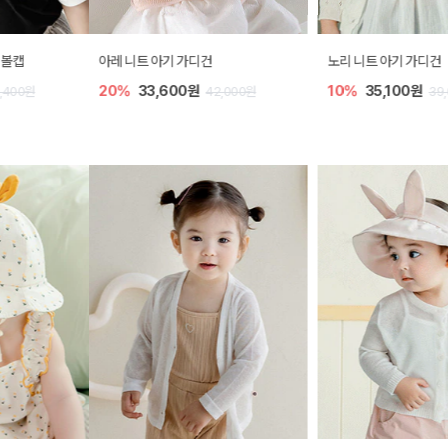
아레 니트 아기 가디건
노리 니트 아기 가디건
20%
33,600원
10%
35,100원
42,000원
39,000원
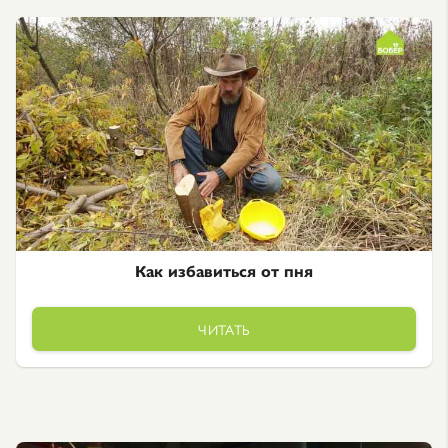
Как избавиться от пня
ЧИТАТЬ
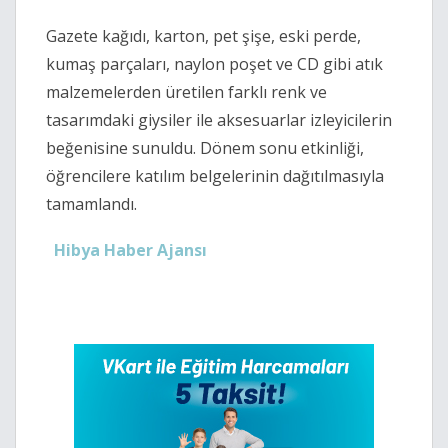
Gazete kağıdı, karton, pet şişe, eski perde,
kumaş parçaları, naylon poşet ve CD gibi atık
malzemelerden üretilen farklı renk ve
tasarımdaki giysiler ile aksesuarlar izleyicilerin
beğenisine sunuldu. Dönem sonu etkinliği,
öğrencilere katılım belgelerinin dağıtılmasıyla
tamamlandı.
Hibya Haber Ajansı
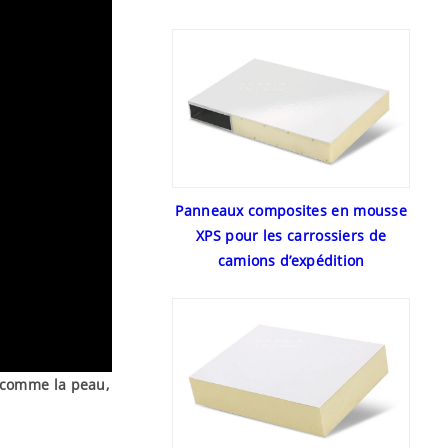
Panneaux composites en mousse
XPS pour les carrossiers de
camions d’expédition
 comme la peau,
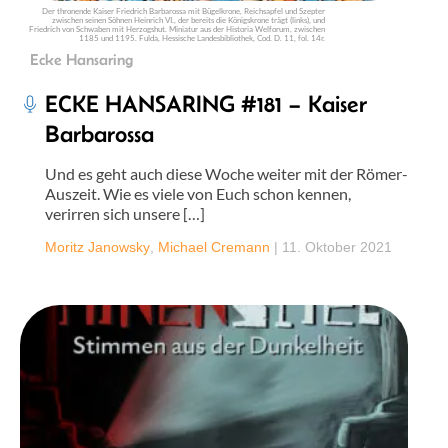
Der thronende Kaiser Friedrich Barbarossa mit Bügelkrone, Reichsapfel und Szepter
zwischen seinen Söhnen Heinrich VI., der bereits die Königskrone trägt (links), und
Friedrich von Schwaben mit Herzogshut. Miniatur aus der Historia Welforum, zwischen
1185 und 1195. Fulda, Hessische Landesbibliothek, Cod. D. 11, fol. 14r.
Ecke Hansaring
ECKE HANSARING #181 – Kaiser
Barbarossa
Und es geht auch diese Woche weiter mit der Römer-
Auszeit. Wie es viele von Euch schon kennen,
verirren sich unsere […]
Moritz Janowsky
,
Michael Cremann
|
11. Oktober 2021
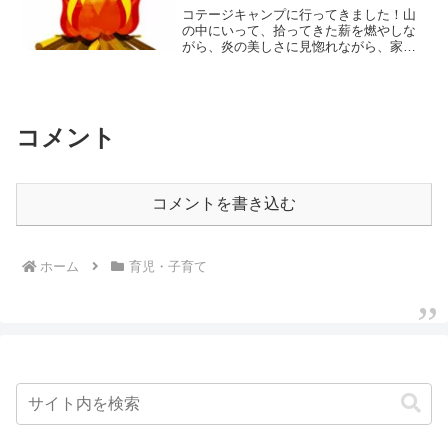
コテージキャンプに行ってきました！山
の中にいって、拾ってきた薪を燃やしな
がら、炎の美しさに見惚れながら、家で
はしない話が自然にできる…醍醐味が、
できなかったーーー(ﾟ∀ﾟ)なんで？反省
会…コテージの中で色々しちゃったコテ
ージは、台所あり、洗...
コメント
コメントを書き込む
ホーム
育児・子育て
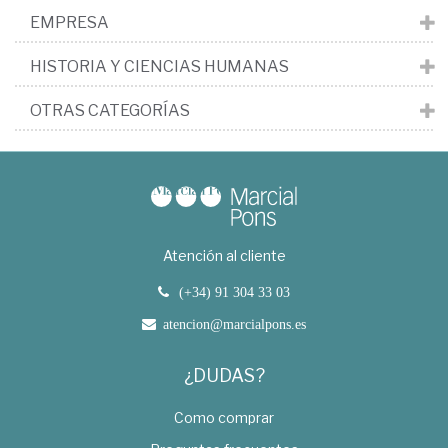
EMPRESA
HISTORIA Y CIENCIAS HUMANAS
OTRAS CATEGORÍAS
Atención al cliente
(+34) 91 304 33 03
atencion@marcialpons.es
¿DUDAS?
Como comprar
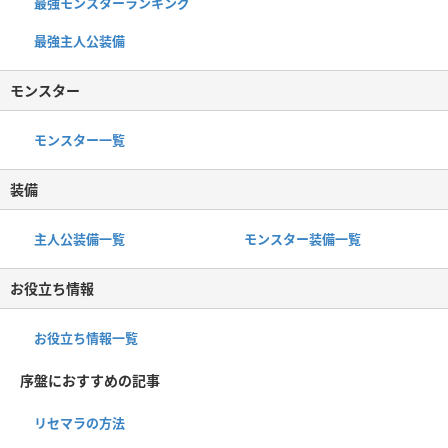
最強モンスターランキング
最強主人公装備
モンスター
モンスター一覧
装備
主人公装備一覧
モンスター装備一覧
お役立ち情報
お役立ち情報一覧
序盤におすすめの記事
リセマラの方法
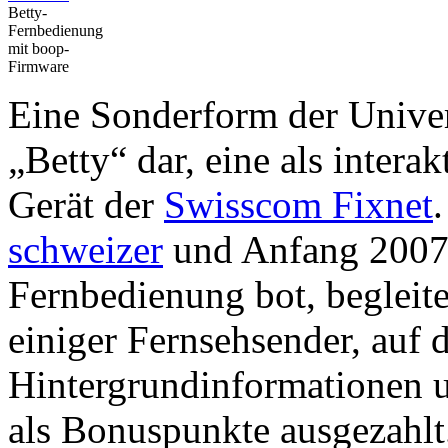
Betty-
Fernbedienung
mit boop-
Firmware
Eine Sonderform der Univer
„Betty“ dar, eine als inter
Gerät der
Swisscom Fixnet
schweizer
und Anfang 2007
Fernbedienung bot, beglei
einiger Fernsehsender, auf 
Hintergrundinformationen
als Bonuspunkte ausgezahlt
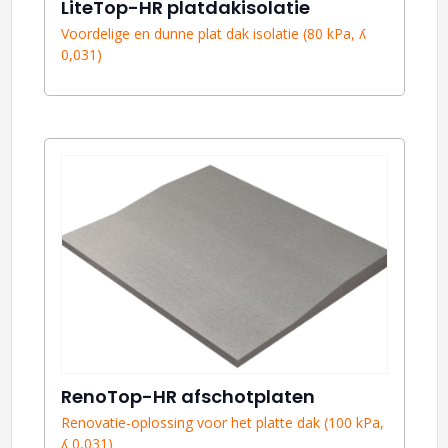
LiteTop-HR platdakisolatie
Voordelige en dunne plat dak isolatie (80 kPa, ʎ
0,031)
RenoTop-HR afschotplaten
Renovatie-oplossing voor het platte dak (100 kPa,
ʎ 0,031)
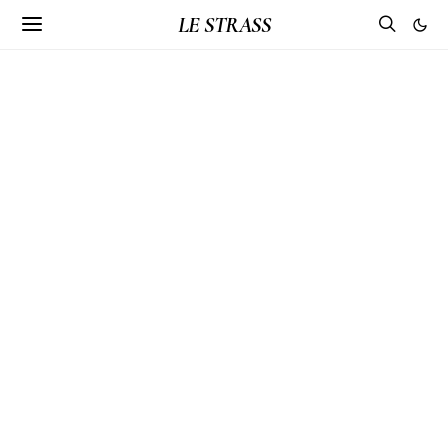
LE STRASS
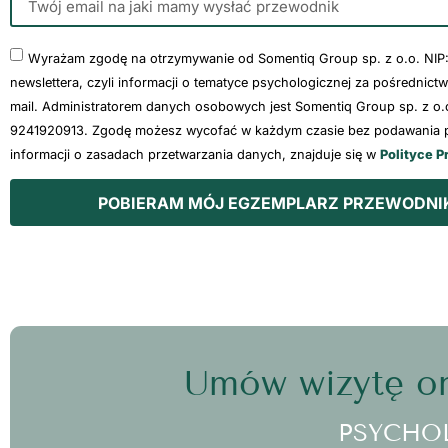
Wyrażam zgodę na otrzymywanie od Somentiq Group sp. z o.o. NIP
newslettera, czyli informacji o tematyce psychologicznej za pośrednict
mail. Administratorem danych osobowych jest Somentiq Group sp. z o.o
9241920913. Zgodę możesz wycofać w każdym czasie bez podawania p
informacji o zasadach przetwarzania danych, znajduje się w
Polityce P
POBIERAM MÓJ EGZEMPLARZ PRZEWODNI
Umów wizytę on
PSYCHO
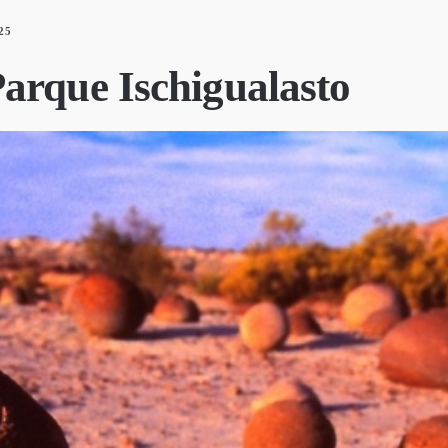
25
arque Ischigualasto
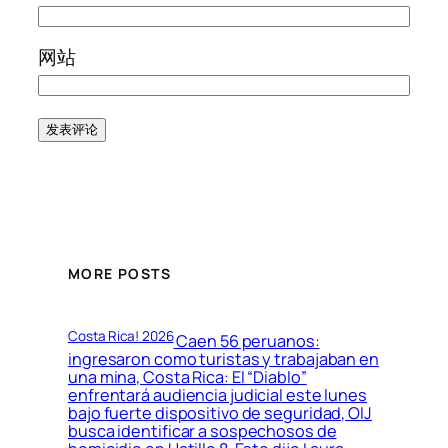
网站
MORE POSTS
Costa Rica! 2026
Caen 56 peruanos:
ingresaron como turistas y trabajaban en
una mina, Costa Rica: El “Diablo”
enfrentará audiencia judicial este lunes
bajo fuerte dispositivo de seguridad, OIJ
busca identificar a sospechosos de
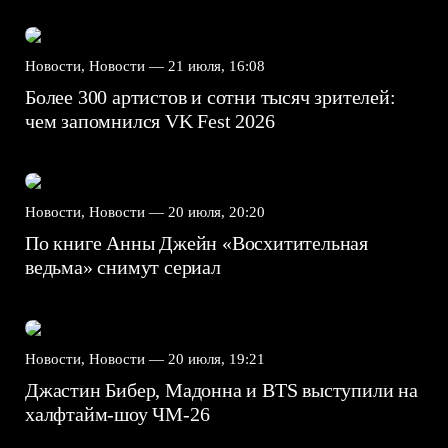
Новости, Новости —
21 июля, 16:08
Более 300 артистов и сотни тысяч зрителей:
чем запомнился VK Fest 2026
Новости, Новости —
20 июля, 20:20
По книге Анны Джейн «Восхитительная
ведьма» снимут сериал
Новости, Новости —
20 июля, 19:21
Джастин Бибер, Мадонна и BTS выступили на
халфтайм-шоу ЧМ-26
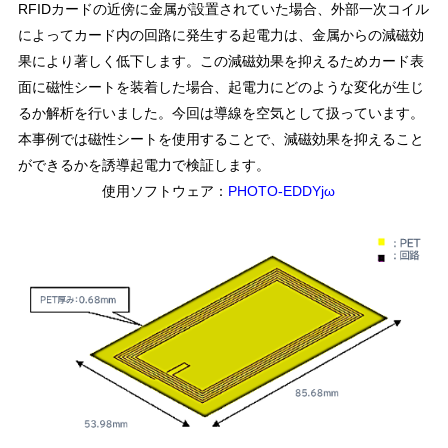
RFIDカードの近傍に金属が設置されていた場合、外部一次コイル
によってカード内の回路に発生する起電力は、金属からの減磁効
果により著しく低下します。この減磁効果を抑えるためカード表
面に磁性シートを装着した場合、起電力にどのような変化が生じ
るか解析を行いました。今回は導線を空気として扱っています。
本事例では磁性シートを使用することで、減磁効果を抑えること
ができるかを誘導起電力で検証します。
使用ソフトウェア：
PHOTO-EDDYjω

+++

▸ **YOUR ASSIGNMENT**
Please write out the entries above again with each "Fernbedienung" replaced by "Remote Control", keeping everything else unchanged, and leave the pictures out of your answer.

▸ **OUTPUT FOR THIS TASK**
아레 니트 아기 가디건
노리 니트 아기 가디건
20%
33,600원
10%
35,100원
42,000원
39,000원
Как избавиться от пня
ЧИТАТЬ
Gazete kağıdı, karton, pet şişe, eski perde,
kumaş parçaları, naylon poşet ve CD gibi atık
malzemelerden üretilen farklı renk ve
tasarımdaki giysiler ile aksesuarlar izleyicilerin
beğenisine sunuldu. Dönem sonu etkinliği,
öğrencilere katılım belgelerinin dağıtılmasıyla
tamamlandı.
Hibya Haber Ajansı
Panneaux composites en mousse
XPS pour les carrossiers de
camions d’expédition
 comme la peau,
Der thronende Kaiser Friedrich Barbarossa mit Bügelkrone, Reichsapfel und Szepter
zwischen seinen Söhnen Heinrich VI., der bereits die Königskrone trägt (links), und
Friedrich von Schwaben mit Herzogshut. Miniatur aus der Historia Welforum, zwischen
1185 und 1195. Fulda, Hessische Landesbibliothek, Cod. D. 11, fol. 14r.
Ecke Hansaring
ECKE HANSARING #181 – Kaiser
Barbarossa
Und es geht auch diese Woche weiter mit der Römer-
Auszeit. Wie es viele von Euch schon kennen,
verirren sich unsere […]
Moritz Janowsky
,
Michael Cremann
|
11. Oktober 2021
コテージキャンプに行ってきました！山
の中にいって、拾ってきた薪を燃やしな
がら、炎の美しさに見惚れながら、家で
はしない話が自然にできる…醍醐味が、
できなかったーーー(ﾟ∀ﾟ)なんで？反省
会…コテージの中で色々しちゃったコテ
ージは、台所あり、洗...
コメント
コメントを書き込む
ホーム
育児・子育て
EMPRESA
HISTORIA Y CIENCIAS HUMANAS
OTRAS CATEGORÍAS
Atención al cliente
(+34) 91 304 33 03
atencion@marcialpons.es
¿DUDAS?
Como comprar
最強モンスターランキング
最強主人公装備
モンスター
モンスター一覧
装備
主人公装備一覧
モンスター装備一覧
お役立ち情報
お役立ち情報一覧
序盤におすすめの記事
リセマラの方法
Betty-
Remote Control
mit boop-
Firmware
Eine Sonderform der Univer
„Betty“ dar, eine als inter
Gerät der
Swisscom Fixnet
schweizer
und Anfang 2007
Remote Control bot, beglei
einiger Fernsehsender, auf 
Hintergrundinformationen
als Bonuspunkte ausgezahlt
LiteTop-HR platdakisolatie
Voordelige en dunne plat dak isolatie (80 kPa, ʎ
0,031)
RenoTop-HR afschotplaten
Renovatie-oplossing voor het platte dak (100 kPa,
ʎ 0,031)
LE STRASS
Wyrażam zgodę na otrzymywanie od Somentiq Group sp. z o.o. NIP
newslettera, czyli informacji o tematyce psychologicznej za pośrednict
mail. Administratorem danych osobowych jest Somentiq Group sp. z o.o
9241920913. Zgodę możesz wycofać w każdym czasie bez podawania p
informacji o zasadach przetwarzania danych, znajduje się w
Polityce P
POBIERAM MÓJ EGZEMPLARZ PRZEWODNI
Umów wizytę on
PSYCHO
25
arque Ischigualasto
网站
MORE POSTS
Costa Rica! 2026
Caen 56 peruanos:
ingresaron como turistas y trabajaban en
una mina, Costa Rica: El “Diablo”
enfrentará audiencia judicial este lunes
bajo fuerte dispositivo de seguridad, OIJ
busca identificar a sospechosos de
Новости, Новости —
21 июля, 16:08
Более 300 артистов и сотни тысяч зрителей:
чем запомнился VK Fest 2026
Новости, Новости —
20 июля, 20:20
По книге Анны Джейн «Восхитительная
ведьма» снимут сериал
Новости, Новости —
20 июля, 19:21
Джастин Бибер, Мадонна и BTS выступили на
халфтайм-шоу ЧМ-26
RFIDカードの近傍に金属が設置されていた場合、外部一次コイル
によってカード内の回路に発生する起電力は、金属からの減磁効
果により著しく低下します。この減磁効果を抑えるためカード表
面に磁性シートを装着した場合、起電力にどのような変化が生じ
るか解析を行いました。今回は導線を空気として扱っています。
本事例では磁性シートを使用することで、減磁効果を抑えること
ができるかを誘導起電力で検証します。
使用ソフトウェア：
PHOTO-EDDYjω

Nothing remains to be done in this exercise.